• Exercise prompt: Transcribe exactly the lines that fall between the one holding "Figure 3. Quantitative" and the one holding "FIGURE7 Comparison of", inclusive, from the entries below.

• Source data:
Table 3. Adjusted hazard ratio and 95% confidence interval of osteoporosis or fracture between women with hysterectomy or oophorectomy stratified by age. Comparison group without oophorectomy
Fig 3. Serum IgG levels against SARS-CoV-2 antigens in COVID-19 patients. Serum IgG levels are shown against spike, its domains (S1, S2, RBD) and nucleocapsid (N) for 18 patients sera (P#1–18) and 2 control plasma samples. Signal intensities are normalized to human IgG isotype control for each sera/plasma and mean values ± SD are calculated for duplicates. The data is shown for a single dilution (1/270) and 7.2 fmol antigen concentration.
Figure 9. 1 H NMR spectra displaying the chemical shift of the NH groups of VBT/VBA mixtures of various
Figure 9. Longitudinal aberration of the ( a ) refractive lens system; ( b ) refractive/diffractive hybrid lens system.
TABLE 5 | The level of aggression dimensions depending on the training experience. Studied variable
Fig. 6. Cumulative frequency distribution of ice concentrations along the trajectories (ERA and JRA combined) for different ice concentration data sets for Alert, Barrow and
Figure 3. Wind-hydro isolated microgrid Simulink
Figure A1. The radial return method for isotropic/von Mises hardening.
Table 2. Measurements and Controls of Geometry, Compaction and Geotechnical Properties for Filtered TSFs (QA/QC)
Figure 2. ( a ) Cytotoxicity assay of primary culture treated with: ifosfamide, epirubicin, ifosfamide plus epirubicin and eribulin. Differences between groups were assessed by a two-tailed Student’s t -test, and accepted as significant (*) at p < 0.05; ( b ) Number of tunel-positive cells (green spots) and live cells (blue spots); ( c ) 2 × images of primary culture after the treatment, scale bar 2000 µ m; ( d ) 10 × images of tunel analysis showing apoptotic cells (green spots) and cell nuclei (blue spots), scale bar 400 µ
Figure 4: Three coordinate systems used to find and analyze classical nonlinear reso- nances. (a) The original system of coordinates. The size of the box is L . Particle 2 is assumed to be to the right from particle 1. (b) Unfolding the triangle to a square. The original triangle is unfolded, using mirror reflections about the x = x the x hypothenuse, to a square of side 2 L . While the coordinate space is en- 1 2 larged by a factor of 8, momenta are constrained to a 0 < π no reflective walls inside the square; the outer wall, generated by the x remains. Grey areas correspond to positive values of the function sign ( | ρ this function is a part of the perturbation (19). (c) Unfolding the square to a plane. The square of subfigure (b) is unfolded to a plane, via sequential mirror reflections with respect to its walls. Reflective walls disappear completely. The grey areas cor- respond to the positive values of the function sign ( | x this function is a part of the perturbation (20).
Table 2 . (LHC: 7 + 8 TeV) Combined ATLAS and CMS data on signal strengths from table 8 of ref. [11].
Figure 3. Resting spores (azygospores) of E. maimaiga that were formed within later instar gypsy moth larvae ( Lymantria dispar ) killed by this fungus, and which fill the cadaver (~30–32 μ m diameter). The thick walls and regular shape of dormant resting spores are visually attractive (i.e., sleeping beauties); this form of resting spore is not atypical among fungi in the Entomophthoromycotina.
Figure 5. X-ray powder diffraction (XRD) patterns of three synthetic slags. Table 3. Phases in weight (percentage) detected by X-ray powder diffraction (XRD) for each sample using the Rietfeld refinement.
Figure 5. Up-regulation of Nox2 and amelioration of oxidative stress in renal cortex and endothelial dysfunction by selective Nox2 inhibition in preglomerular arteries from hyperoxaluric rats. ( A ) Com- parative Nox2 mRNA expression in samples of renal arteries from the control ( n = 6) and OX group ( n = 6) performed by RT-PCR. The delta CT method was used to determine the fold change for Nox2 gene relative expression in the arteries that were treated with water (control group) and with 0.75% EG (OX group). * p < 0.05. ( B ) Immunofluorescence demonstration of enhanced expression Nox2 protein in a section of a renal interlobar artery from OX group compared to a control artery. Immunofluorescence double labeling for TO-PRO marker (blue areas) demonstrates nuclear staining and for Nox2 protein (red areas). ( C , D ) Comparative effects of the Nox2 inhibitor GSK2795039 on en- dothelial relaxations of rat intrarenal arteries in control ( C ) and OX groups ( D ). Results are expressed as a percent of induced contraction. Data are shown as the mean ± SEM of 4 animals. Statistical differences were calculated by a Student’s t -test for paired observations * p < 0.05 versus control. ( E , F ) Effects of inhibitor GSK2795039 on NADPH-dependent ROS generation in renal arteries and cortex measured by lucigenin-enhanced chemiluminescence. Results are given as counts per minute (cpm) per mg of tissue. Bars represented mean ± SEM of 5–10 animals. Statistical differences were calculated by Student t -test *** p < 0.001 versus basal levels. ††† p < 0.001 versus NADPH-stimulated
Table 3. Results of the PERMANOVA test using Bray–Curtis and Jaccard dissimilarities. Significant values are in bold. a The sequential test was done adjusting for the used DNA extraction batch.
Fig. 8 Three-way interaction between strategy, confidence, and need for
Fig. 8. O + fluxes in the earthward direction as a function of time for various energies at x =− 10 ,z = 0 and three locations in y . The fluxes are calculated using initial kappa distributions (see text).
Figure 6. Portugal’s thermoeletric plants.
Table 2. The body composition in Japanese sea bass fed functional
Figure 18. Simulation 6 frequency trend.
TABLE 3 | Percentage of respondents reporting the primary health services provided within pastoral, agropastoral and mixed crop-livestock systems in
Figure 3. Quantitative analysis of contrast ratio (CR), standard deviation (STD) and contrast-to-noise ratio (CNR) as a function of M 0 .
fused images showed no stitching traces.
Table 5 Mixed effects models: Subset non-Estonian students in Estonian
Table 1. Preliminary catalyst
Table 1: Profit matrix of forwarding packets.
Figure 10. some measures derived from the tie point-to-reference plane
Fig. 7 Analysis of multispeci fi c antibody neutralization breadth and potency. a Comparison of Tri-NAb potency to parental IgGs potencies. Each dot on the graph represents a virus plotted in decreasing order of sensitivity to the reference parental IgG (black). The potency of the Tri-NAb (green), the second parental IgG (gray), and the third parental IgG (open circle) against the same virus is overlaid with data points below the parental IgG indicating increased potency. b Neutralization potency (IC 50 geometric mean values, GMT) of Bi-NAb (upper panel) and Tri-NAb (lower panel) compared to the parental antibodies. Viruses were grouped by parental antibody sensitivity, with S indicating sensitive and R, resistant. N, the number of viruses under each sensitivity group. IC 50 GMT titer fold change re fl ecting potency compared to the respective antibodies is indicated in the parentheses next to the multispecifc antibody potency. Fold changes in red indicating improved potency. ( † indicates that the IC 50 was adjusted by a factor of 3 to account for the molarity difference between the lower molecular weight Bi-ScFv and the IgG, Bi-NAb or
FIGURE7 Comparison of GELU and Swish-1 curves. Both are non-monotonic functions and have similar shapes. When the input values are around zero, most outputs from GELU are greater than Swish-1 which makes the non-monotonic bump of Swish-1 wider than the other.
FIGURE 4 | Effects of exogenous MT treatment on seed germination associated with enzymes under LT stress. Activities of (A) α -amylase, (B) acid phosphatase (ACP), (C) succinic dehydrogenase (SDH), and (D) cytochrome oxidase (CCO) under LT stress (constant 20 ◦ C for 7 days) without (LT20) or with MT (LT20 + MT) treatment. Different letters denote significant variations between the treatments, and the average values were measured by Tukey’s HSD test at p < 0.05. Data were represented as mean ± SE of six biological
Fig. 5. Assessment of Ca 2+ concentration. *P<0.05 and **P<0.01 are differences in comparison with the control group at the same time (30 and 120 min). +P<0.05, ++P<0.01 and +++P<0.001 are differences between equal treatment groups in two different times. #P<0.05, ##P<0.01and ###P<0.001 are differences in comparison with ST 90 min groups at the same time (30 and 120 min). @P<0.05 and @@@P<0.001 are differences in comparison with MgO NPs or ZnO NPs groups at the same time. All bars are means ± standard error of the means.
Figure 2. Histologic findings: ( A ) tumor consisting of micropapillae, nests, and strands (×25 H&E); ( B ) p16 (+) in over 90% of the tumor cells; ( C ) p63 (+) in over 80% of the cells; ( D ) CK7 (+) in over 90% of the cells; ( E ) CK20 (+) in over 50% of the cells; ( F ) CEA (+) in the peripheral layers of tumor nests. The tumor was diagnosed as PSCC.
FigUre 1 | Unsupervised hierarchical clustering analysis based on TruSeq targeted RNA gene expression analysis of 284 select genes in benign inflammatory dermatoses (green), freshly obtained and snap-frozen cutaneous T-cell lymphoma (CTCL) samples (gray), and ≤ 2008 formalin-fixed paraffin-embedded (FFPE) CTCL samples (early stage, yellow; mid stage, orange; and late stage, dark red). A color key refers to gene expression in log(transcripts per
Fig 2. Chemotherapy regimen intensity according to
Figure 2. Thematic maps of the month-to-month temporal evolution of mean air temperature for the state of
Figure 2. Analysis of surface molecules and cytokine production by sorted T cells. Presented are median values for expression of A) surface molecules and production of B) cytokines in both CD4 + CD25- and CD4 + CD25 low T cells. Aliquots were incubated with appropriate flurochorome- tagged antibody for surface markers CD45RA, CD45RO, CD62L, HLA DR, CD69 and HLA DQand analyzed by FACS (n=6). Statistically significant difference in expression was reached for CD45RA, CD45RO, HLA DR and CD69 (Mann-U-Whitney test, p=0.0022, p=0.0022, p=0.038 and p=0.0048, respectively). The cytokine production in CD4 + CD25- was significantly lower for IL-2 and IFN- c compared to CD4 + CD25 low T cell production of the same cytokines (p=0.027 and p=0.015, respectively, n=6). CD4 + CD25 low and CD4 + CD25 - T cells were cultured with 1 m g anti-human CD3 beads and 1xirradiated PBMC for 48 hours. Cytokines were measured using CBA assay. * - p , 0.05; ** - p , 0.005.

• Problem solution:
Figure 3. Quantitative analysis of contrast ratio (CR), standard deviation (STD) and contrast-to-noise ratio (CNR) as a function of M 0 .
fused images showed no stitching traces.
Table 5 Mixed effects models: Subset non-Estonian students in Estonian
Table 1. Preliminary catalyst
Table 1: Profit matrix of forwarding packets.
Figure 10. some measures derived from the tie point-to-reference plane
Fig. 7 Analysis of multispeci fi c antibody neutralization breadth and potency. a Comparison of Tri-NAb potency to parental IgGs potencies. Each dot on the graph represents a virus plotted in decreasing order of sensitivity to the reference parental IgG (black). The potency of the Tri-NAb (green), the second parental IgG (gray), and the third parental IgG (open circle) against the same virus is overlaid with data points below the parental IgG indicating increased potency. b Neutralization potency (IC 50 geometric mean values, GMT) of Bi-NAb (upper panel) and Tri-NAb (lower panel) compared to the parental antibodies. Viruses were grouped by parental antibody sensitivity, with S indicating sensitive and R, resistant. N, the number of viruses under each sensitivity group. IC 50 GMT titer fold change re fl ecting potency compared to the respective antibodies is indicated in the parentheses next to the multispecifc antibody potency. Fold changes in red indicating improved potency. ( † indicates that the IC 50 was adjusted by a factor of 3 to account for the molarity difference between the lower molecular weight Bi-ScFv and the IgG, Bi-NAb or
FIGURE7 Comparison of GELU and Swish-1 curves. Both are non-monotonic functions and have similar shapes. When the input values are around zero, most outputs from GELU are greater than Swish-1 which makes the non-monotonic bump of Swish-1 wider than the other.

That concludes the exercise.